(Extracted page text data)
----

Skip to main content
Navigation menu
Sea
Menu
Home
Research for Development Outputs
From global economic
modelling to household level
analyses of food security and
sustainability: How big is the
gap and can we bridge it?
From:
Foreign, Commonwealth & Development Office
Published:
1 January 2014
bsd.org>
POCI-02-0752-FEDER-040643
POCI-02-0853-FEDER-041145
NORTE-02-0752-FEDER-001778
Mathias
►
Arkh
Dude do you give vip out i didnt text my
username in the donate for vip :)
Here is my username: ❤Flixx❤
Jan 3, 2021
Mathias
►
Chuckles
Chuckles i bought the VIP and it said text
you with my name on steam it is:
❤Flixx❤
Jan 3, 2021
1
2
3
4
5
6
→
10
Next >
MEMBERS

----

• [Task to carry out] Search each line of the entries for the string "Chuckles", then say how many lines have it. Reply with the number only.

• [Response for this exercise] 2